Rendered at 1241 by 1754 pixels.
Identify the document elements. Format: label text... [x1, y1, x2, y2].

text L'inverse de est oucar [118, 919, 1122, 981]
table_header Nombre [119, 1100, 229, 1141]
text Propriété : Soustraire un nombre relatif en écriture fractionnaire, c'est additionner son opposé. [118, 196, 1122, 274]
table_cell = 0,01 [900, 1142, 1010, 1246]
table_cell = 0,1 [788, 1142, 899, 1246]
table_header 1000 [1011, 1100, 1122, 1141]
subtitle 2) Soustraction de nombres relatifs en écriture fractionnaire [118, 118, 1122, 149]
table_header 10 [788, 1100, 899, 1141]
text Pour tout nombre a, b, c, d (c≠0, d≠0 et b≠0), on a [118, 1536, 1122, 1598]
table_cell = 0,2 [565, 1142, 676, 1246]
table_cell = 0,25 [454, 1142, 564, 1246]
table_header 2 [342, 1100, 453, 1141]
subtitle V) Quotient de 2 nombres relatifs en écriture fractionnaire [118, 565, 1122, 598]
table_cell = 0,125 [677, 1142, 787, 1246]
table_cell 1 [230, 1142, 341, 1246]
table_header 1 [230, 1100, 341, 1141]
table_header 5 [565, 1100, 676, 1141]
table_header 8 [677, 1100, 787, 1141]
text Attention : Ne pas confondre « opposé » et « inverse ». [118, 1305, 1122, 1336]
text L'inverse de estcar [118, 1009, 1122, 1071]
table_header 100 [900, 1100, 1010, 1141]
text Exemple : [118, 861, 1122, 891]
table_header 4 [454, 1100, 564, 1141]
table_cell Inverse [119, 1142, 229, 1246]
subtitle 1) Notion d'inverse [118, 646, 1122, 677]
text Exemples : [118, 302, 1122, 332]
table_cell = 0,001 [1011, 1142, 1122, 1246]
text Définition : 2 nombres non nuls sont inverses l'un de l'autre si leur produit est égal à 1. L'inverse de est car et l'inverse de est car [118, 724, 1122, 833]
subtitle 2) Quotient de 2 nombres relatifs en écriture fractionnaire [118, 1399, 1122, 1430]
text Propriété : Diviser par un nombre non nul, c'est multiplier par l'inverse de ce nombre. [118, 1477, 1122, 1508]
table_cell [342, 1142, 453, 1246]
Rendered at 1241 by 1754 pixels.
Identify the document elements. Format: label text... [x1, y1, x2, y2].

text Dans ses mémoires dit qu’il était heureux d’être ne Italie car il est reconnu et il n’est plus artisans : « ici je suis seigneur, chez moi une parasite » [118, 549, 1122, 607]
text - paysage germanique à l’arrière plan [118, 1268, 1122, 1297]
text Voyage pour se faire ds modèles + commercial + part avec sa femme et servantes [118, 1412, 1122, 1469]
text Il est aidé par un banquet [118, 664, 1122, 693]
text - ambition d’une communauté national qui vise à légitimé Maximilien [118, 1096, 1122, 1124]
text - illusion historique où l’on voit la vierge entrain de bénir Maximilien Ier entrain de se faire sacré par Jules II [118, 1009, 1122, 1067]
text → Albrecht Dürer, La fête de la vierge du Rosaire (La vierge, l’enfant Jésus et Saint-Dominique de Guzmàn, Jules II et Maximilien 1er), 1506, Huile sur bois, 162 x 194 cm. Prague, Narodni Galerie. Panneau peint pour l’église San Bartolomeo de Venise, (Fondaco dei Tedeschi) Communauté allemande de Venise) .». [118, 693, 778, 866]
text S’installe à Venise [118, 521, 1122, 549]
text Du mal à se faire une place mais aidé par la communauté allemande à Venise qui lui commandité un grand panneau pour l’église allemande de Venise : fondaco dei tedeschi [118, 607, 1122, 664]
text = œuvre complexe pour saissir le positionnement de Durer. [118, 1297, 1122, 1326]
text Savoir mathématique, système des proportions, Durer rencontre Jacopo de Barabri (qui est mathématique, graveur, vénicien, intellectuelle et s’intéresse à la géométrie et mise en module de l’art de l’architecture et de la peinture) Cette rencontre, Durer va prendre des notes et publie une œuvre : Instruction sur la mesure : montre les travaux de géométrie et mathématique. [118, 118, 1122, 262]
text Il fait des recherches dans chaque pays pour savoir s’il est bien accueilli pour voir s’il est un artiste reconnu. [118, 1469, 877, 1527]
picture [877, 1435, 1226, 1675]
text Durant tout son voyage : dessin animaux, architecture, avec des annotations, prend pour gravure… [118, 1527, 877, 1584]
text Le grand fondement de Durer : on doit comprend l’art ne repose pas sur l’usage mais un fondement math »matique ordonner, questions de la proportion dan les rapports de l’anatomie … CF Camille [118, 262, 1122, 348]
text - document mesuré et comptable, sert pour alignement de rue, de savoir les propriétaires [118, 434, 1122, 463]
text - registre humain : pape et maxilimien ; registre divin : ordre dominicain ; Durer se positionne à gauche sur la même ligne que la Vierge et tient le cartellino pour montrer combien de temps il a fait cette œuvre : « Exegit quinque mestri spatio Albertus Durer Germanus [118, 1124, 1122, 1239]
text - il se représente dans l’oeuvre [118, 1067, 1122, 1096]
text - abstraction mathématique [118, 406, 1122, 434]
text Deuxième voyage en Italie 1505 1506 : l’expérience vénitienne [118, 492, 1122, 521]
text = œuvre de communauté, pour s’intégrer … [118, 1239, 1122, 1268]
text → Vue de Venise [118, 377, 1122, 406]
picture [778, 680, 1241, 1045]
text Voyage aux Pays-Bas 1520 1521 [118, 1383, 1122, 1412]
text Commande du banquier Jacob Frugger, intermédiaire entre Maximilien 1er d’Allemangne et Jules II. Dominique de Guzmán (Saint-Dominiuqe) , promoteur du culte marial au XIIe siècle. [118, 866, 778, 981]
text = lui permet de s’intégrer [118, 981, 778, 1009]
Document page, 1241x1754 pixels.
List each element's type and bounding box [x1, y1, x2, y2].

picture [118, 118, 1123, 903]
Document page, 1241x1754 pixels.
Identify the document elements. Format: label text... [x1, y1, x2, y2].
++++++++++
EXERCISE OBJECTIVE
Retype everything from the line containing "picture [118, 118, 1123, 903]" down to the end of the data, keeping each line identical.

COMPLETED TASK
picture [118, 118, 1123, 903]
Document page, 1241x1754 pixels.
Identify the document elements. Format: label text... [x1, y1, x2, y2].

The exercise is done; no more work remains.